Debate night in the Old Dominion: McAuliffe vs. Cuccinelli, round two
posted at 6:01 pm on September 25, 2013 by Erika Johnsen
We have less than six weeks to go until Virginia’s November 5th gubernatorial election, and Republican Ken Cuccinelli and Democrat Terry McAuliffe will face off for the second time tonight in a debate at 7 P.M. eastern (you can watch a livestream here). With “businessman”/former DNC chair and professional boozer-schmoozer Terry McAuliffe maintaining his edge to varying degrees in the most recent rash of polls, Attorney General Ken Cuccinelli camp will be going for a strong performance and decisive victory, but meanwhile, by this point, I’d think that McAuliffe is just hoping not to screw it up.
That will be a challenge, as McAuliffe has lately fallen into the unfortunate habit of showcasing his relative lack of interest in the nuts and bolts of the actual job of — oh, you know — governing, and I’d expect Cuccinelli to try to get him to finally speak up about the Obama administration’s recent round of coal-plant regulations expected to impact southern Virginians especially. McAuliffe hasn’t quite found the time to break his political reticence on that one yet, you see.
· · · · · · ·
__TASKS FOR THIS EXERCISE__
**1.** Decide whether each statement agrees with the Virginia debate post. Answer yes or no for each, and quote the words of the post that decide it.
(a) Tonight's debate is the first meeting between the two candidates.
(b) The gubernatorial election takes place on November 5th.
(c) Ken Cuccinelli is the Democratic candidate.
**2.** Translate this sentence from the Virginia debate post into Spanish: "McAuliffe hasn’t quite found the time to break his political reticence on that one yet, you see."

__DATA FOR ANALYSIS__
· · · · · · ·
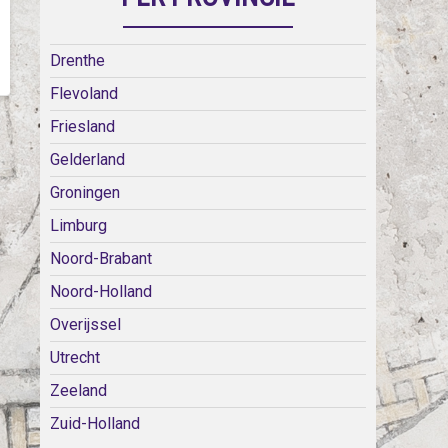
Drenthe
Flevoland
Friesland
Gelderland
Groningen
Limburg
Noord-Brabant
Noord-Holland
Overijssel
Utrecht
Zeeland
Zuid-Holland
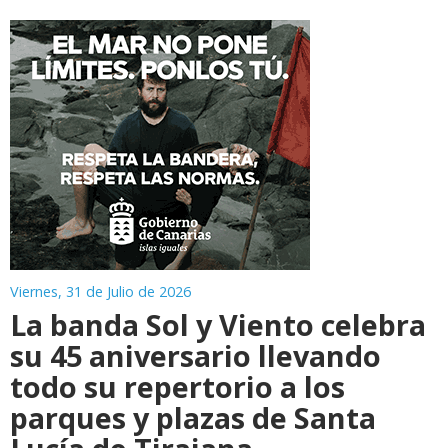
Viernes, 31 de Julio de 2026
La banda Sol y Viento celebra
su 45 aniversario llevando
todo su repertorio a los
parques y plazas de Santa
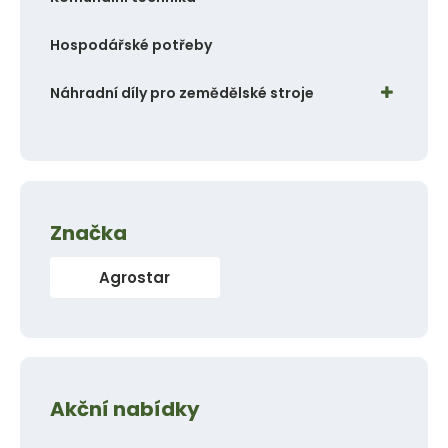
Hospodářské potřeby
Náhradní díly pro zemědělské stroje
Značka
Agrostar
Akční nabídky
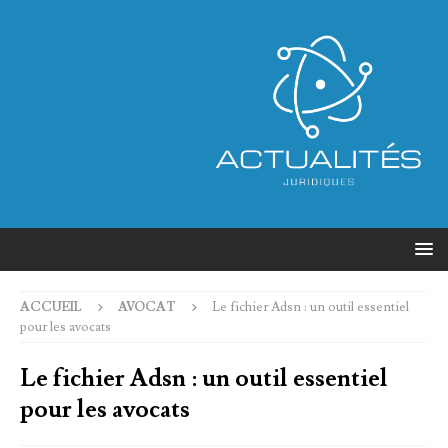
ACCUEIL
AVOCAT
Le fichier Adsn : un outil essentiel
pour les avocats
Le fichier Adsn : un outil essentiel
pour les avocats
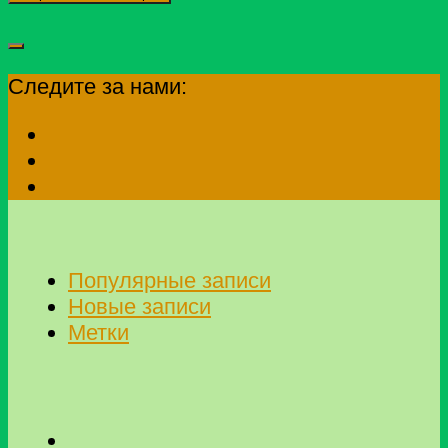
Следите за нами:
Популярные записи
Новые записи
Метки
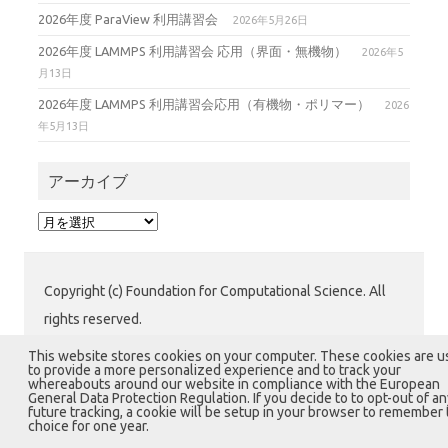
2026年度 ParaView 利用講習会
2026年5月26日
2026年度 LAMMPS 利用講習会 応用（界面・無機物）
2026年5
月13日
2026年度 LAMMPS 利用講習会応用（有機物・ポリマー）
2026
年5月13日
アーカイブ
ア
ー
カ
イ
Copyright (c) Foundation for Computational Science. All
ブ
rights reserved.
公益財団法人 計算科学振興財団 (FOCUS) 運用グループ
This website stores cookies on your computer. These cookies are 
to provide a more personalized experience and to track your
〒650-0047 兵庫県神戸市中央区港島南町7-1-28 計算科
whereabouts around our website in compliance with the European
General Data Protection Regulation. If you decide to to opt-out of an
学センタービル1階
future tracking, a cookie will be setup in your browser to remember 
choice for one year.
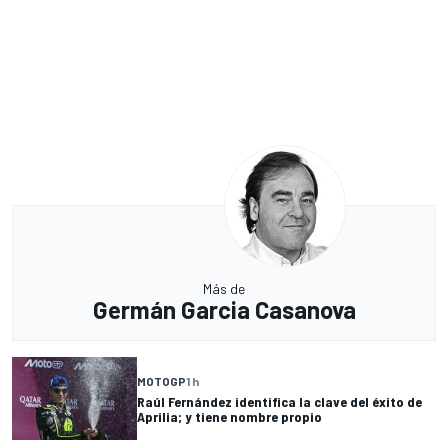
Más de
Germán Garcia Casanova
MOTOGP
1 h
Raúl Fernández identifica la clave del éxito de
Aprilia; y tiene nombre propio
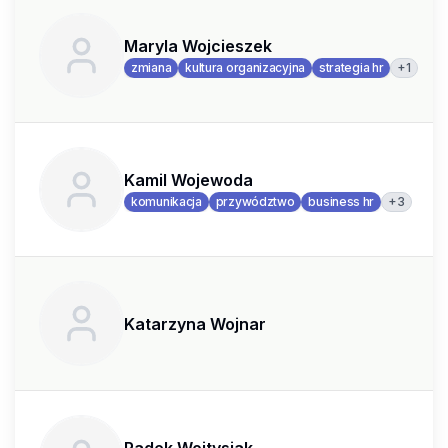
Maryla Wojcieszek
+
1
zmiana
kultura organizacyjna
strategia hr
Kamil Wojewoda
+
3
komunikacja
przywództwo
business hr
Katarzyna Wojnar
Radek Wojtysiak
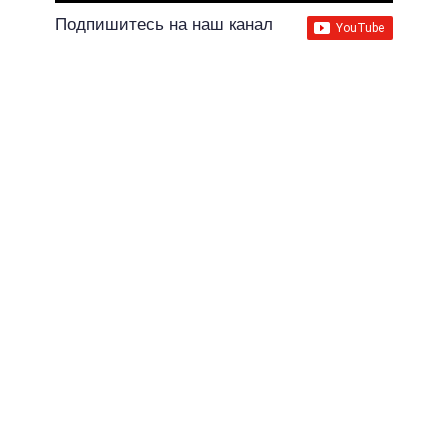
Подпишитесь на наш канал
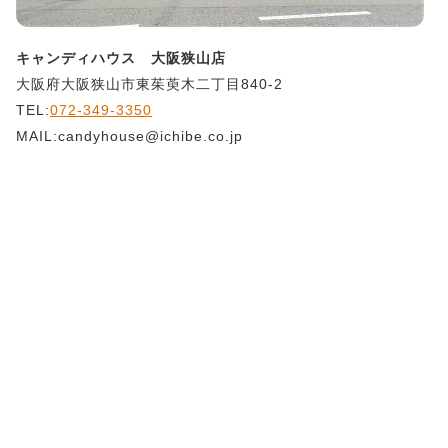
キャンディハウス 大阪狭山店
大阪府大阪狭山市東茱萸木二丁目840-2
TEL:
072-349-3350
MAIL:candyhouse@ichibe.co.jp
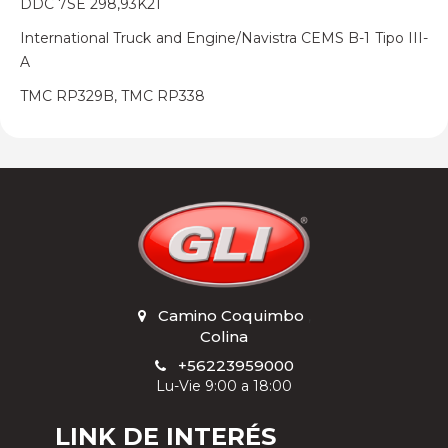
DDC 7SE 298,93K21
International Truck and Engine/Navistra CEMS B-1 Tipo III-
A
TMC RP329B, TMC RP338
Camino Coquimbo
,
Colina
+56223959000
Lu-Vie 9:00 a 18:00
LINK DE INTERÉS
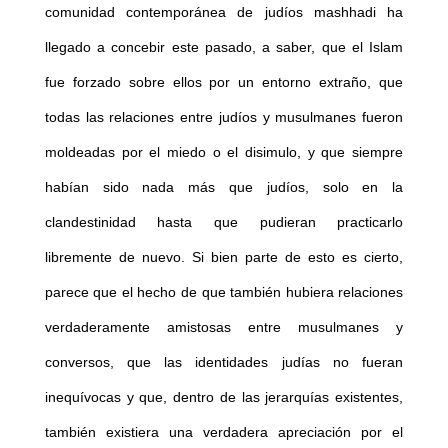
comunidad contemporánea de judíos mashhadi ha
llegado a concebir este pasado, a saber, que el Islam
fue forzado sobre ellos por un entorno extraño, que
todas las relaciones entre judíos y musulmanes fueron
moldeadas por el miedo o el disimulo, y que siempre
habían sido nada más que judíos, solo en la
clandestinidad hasta que pudieran practicarlo
libremente de nuevo. Si bien parte de esto es cierto,
parece que el hecho de que también hubiera relaciones
verdaderamente amistosas entre musulmanes y
conversos, que las identidades judías no fueran
inequívocas y que, dentro de las jerarquías existentes,
también existiera una verdadera apreciación por el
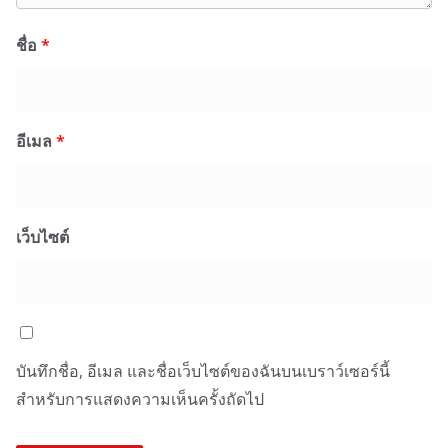
ชื่อ
*
อีเมล
*
เว็บไซต์
บันทึกชื่อ, อีเมล และชื่อเว็บไซต์ของฉันบนเบราว์เซอร์นี้
สำหรับการแสดงความเห็นครั้งถัดไป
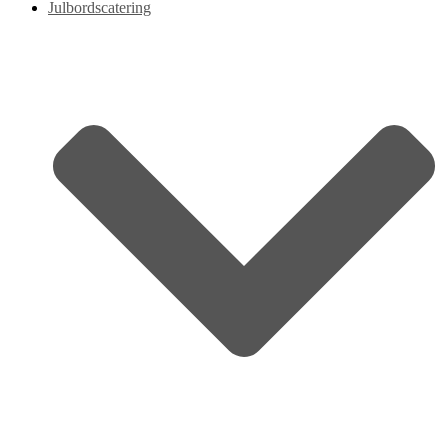
Julbordscatering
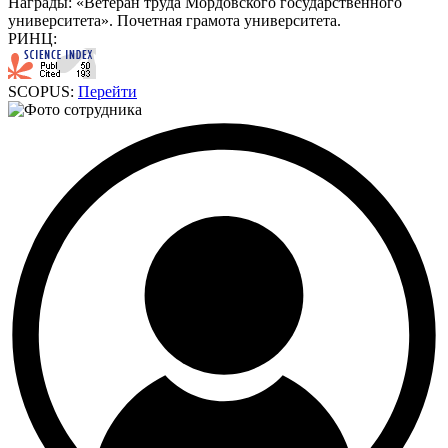
Награды:
«Ветеран труда Мордовского государственного
университета». Почетная грамота университета.
РИНЦ:
SCOPUS:
Перейти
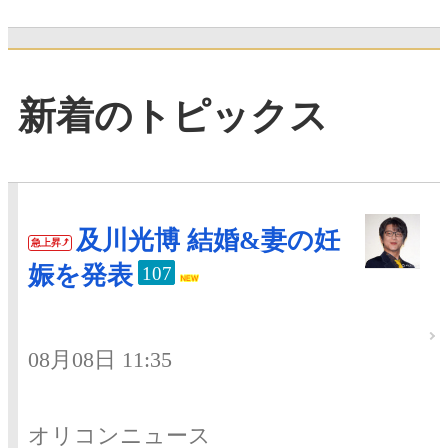
新着のトピックス
及川光博 結婚&妻の妊
急上昇
娠を発表
107
08月08日 11:35
オリコンニュース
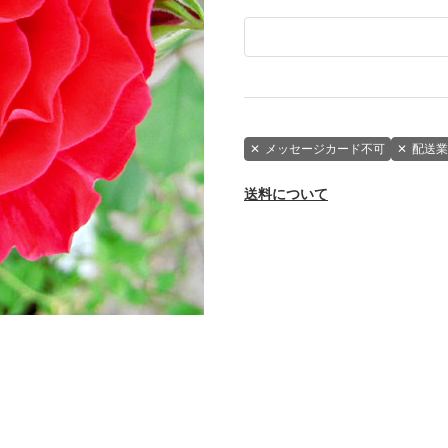
✕
メッセージカード不可
✕
配送業
送料について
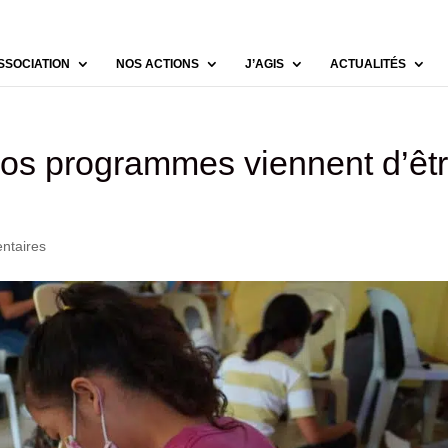
SSOCIATION
NOS ACTIONS
J’AGIS
ACTUALITÉS
nos programmes viennent d’êt
ntaires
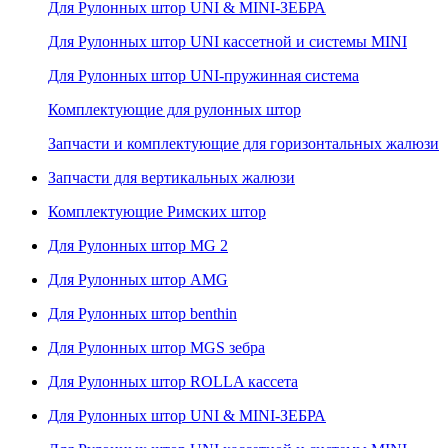
Для Рулонных штор UNI & MINI-ЗЕБРА
Для Рулонных штор UNI кассетной и системы MINI
Для Рулонных штор UNI-пружинная система
Комплектующие для рулонных штор
Запчасти и комплектующие для горизонтальных жалюзи
Запчасти для вертикальных жалюзи
Комплектующие Римских штор
Для Рулонных штор MG 2
Для Рулонных штор AMG
Для Рулонных штор benthin
Для Рулонных штор MGS зебра
Для Рулонных штор ROLLA кассета
Для Рулонных штор UNI & MINI-ЗЕБРА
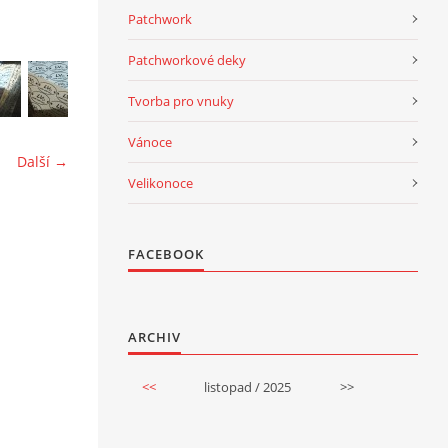
Patchwork
Patchworkové deky
Tvorba pro vnuky
Vánoce
Další →
Velikonoce
FACEBOOK
ARCHIV
<<
listopad / 2025
>>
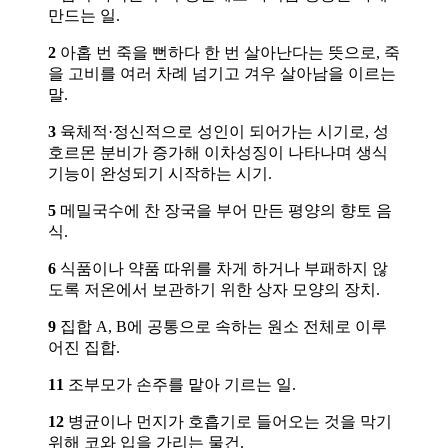
만드는 일.
2
아홉 번 죽을 뻔하다 한 번 살아난다는 뜻으로, 죽
을 고비를 여러 차례 넘기고 겨우 살아남을 이르는
말.
3
육체적·정신적으로 성인이 되어가는 시기로, 성
호르몬 분비가 증가해 이차성징이 나타나며 생식
기능이 완성되기 시작하는 시기.
5
메밀국수에 찬 장국을 부어 만든 평양의 향토 음
식.
6
식품이나 약품 따위를 차게 하거나 부패하지 않
도록 저온에서 보관하기 위한 상자 모양의 장치.
9
집합 A, B에 공통으로 속하는 원소 전체로 이루
어진 집합.
11
조부모가 손주를 맡아 기르는 일.
12
병균이나 먼지가 호흡기로 들어오는 것을 막기
위해 코와 입을 가리는 물건.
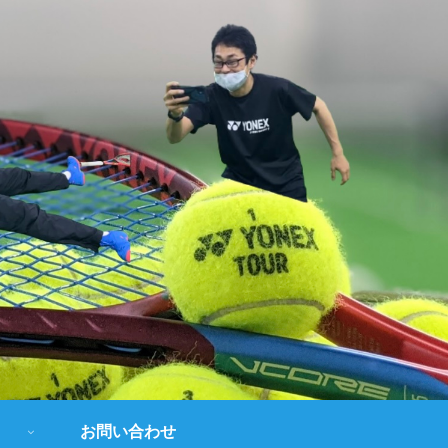
お問い合わせ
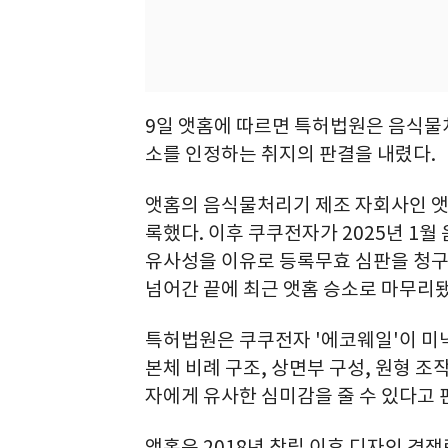
9일 앳홈에 따르면 특허법원은 음식물처
소를 인정하는 취지의 판결을 내렸다.
앳홈의 음식물처리기 제조 자회사인 앳홈
록했다. 이후 쿠쿠전자가 2025년 1
유사성을 이유로 등록무효 심판을 청
넘어간 끝에 최근 앳홈 승소로 마무리됐
특허법원은 쿠쿠전자 '에코웨일'이 미닉스
본체 비례 구조, 상면부 구성, 원형 조
자에게 유사한 심미감을 줄 수 있다고 
앳홈은 2018년 창립 이후 디자인 경쟁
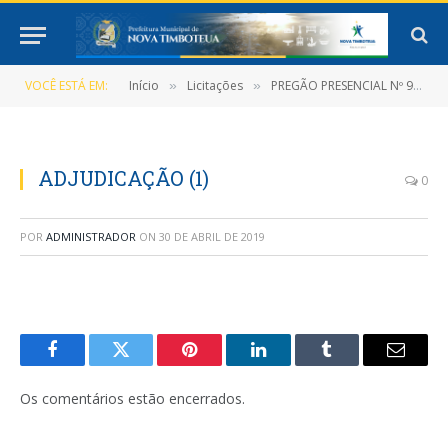
VOCÊ ESTÁ EM:
Início
Licitações
PREGÃO PRESENCIAL Nº 9/2019-003-PMNT-PP-SRP (Registro de preços que objetiva a Futura e Eventual Contratação de Pessoa Jurídica para a aquisição de Material de Construção, Elétrico e Hidráulico)
»
»
ADJUDICAÇÃO (1)
0
POR
ADMINISTRADOR
ON
30 DE ABRIL DE 2019
Facebook
Twitter
Pinterest
LinkedIn
Tumblr
E-
mail
Os comentários estão encerrados.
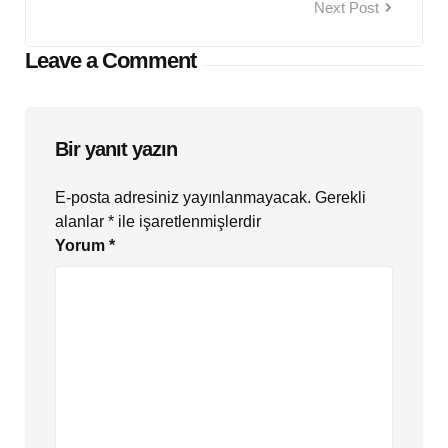
Next Post
Leave a Comment
Bir yanıt yazın
E-posta adresiniz yayınlanmayacak.
Gerekli
alanlar
*
ile işaretlenmişlerdir
Yorum
*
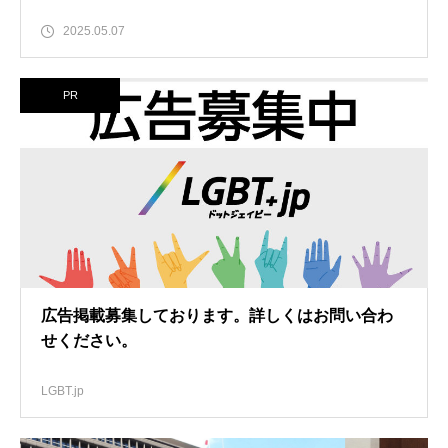
2025.05.07
PR
広告掲載募集しております。詳しくはお問い合わ
せください。
LGBT.jp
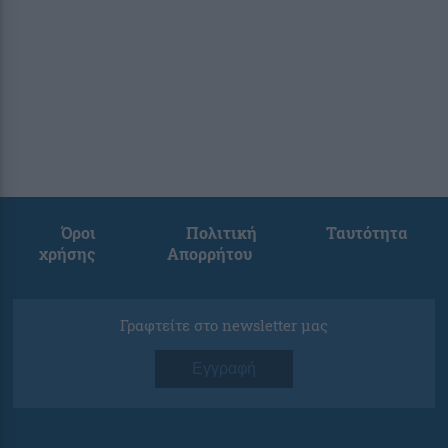
Όροι
Πολιτική
Ταυτότητα
χρήσης
Απορρήτου
Γραφτείτε στο newsletter μας
Εγγραφή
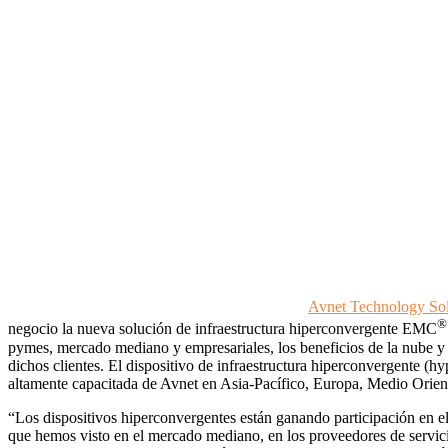
Avnet Technology Sol
negocio la nueva solución de infraestructura hiperconvergente EMC
pymes, mercado mediano y empresariales, los beneficios de la nube y d
dichos clientes. El dispositivo de infraestructura hiperconvergente 
altamente capacitada de Avnet en Asia-Pacífico, Europa, Medio Orient
“Los dispositivos hiperconvergentes están ganando participación en 
que hemos visto en el mercado mediano, en los proveedores de servici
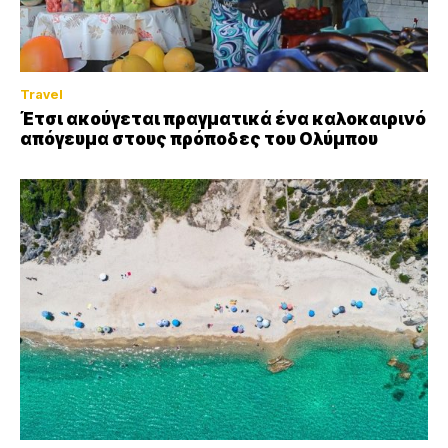
Travel
Έτσι ακούγεται πραγματικά ένα καλοκαιρινό
απόγευμα στους πρόποδες του Ολύμπου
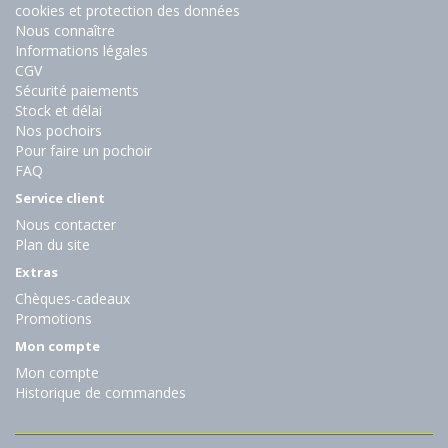
cookies et protection des données
Nous connaître
Informations légales
CGV
Sécurité paiements
Stock et délai
Nos pochoirs
Pour faire un pochoir
FAQ
Service client
Nous contacter
Plan du site
Extras
Chèques-cadeaux
Promotions
Mon compte
Mon compte
Historique de commandes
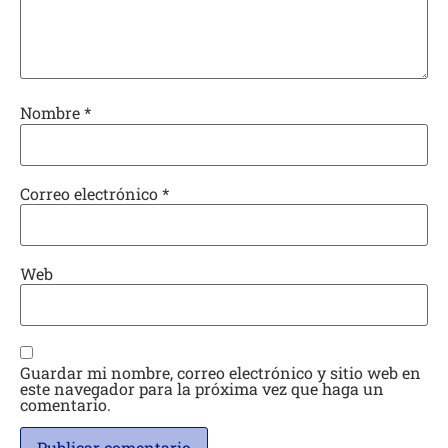
Nombre
*
Correo electrónico
*
Web
Guardar mi nombre, correo electrónico y sitio web en
este navegador para la próxima vez que haga un
comentario.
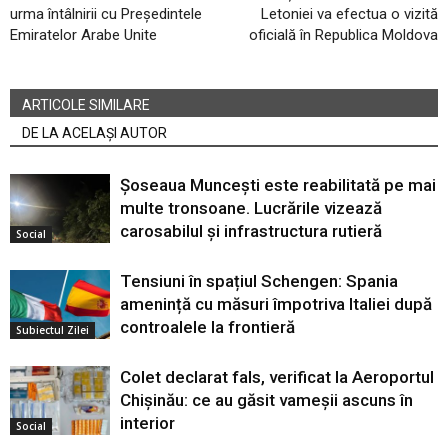
urma întâlnirii cu Președintele
Letoniei va efectua o vizită
Emiratelor Arabe Unite
oficială în Republica Moldova
ARTICOLE SIMILARE
DE LA ACELAȘI AUTOR
Șoseaua Muncești este reabilitată pe mai
multe tronsoane. Lucrările vizează
carosabilul și infrastructura rutieră
Social
Tensiuni în spațiul Schengen: Spania
amenință cu măsuri împotriva Italiei după
controalele la frontieră
Subiectul Zilei
Colet declarat fals, verificat la Aeroportul
Chișinău: ce au găsit vameșii ascuns în
interior
Social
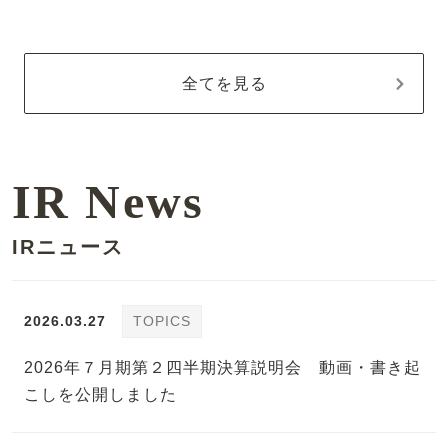
全てを見る
IR News
IRニュース
2026.03.27
TOPICS
2026年７月期第２四半期決算説明会 動画・書き起
こしを公開しました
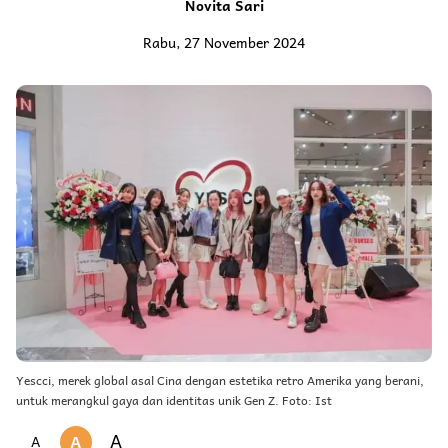
Novita Sari
Rabu, 27 November 2024
Yescci, merek global asal Cina dengan estetika retro Amerika yang berani,
untuk merangkul gaya dan identitas unik Gen Z. Foto: Ist
A
A
A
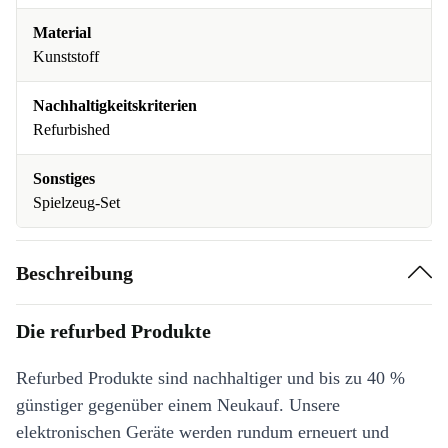
Material
Kunststoff
Nachhaltigkeitskriterien
Refurbished
Sonstiges
Spielzeug-Set
Beschreibung
Die refurbed Produkte
Refurbed Produkte sind nachhaltiger und bis zu 40 %
günstiger gegenüber einem Neukauf. Unsere
elektronischen Geräte werden rundum erneuert und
· · · · · · ·
__ANSWERS BY TASK__
**1.**
(a) No: "will face off for the second time tonight"
(b) Yes: "Virginia’s November 5th gubernatorial election"
(c) No: "Republican Ken Cuccinelli and Democrat Terry McAuliffe"

**2.** McAuliffe todavía no ha encontrado del todo el momento para romper su reticencia política sobre ese asunto, ¿sabe?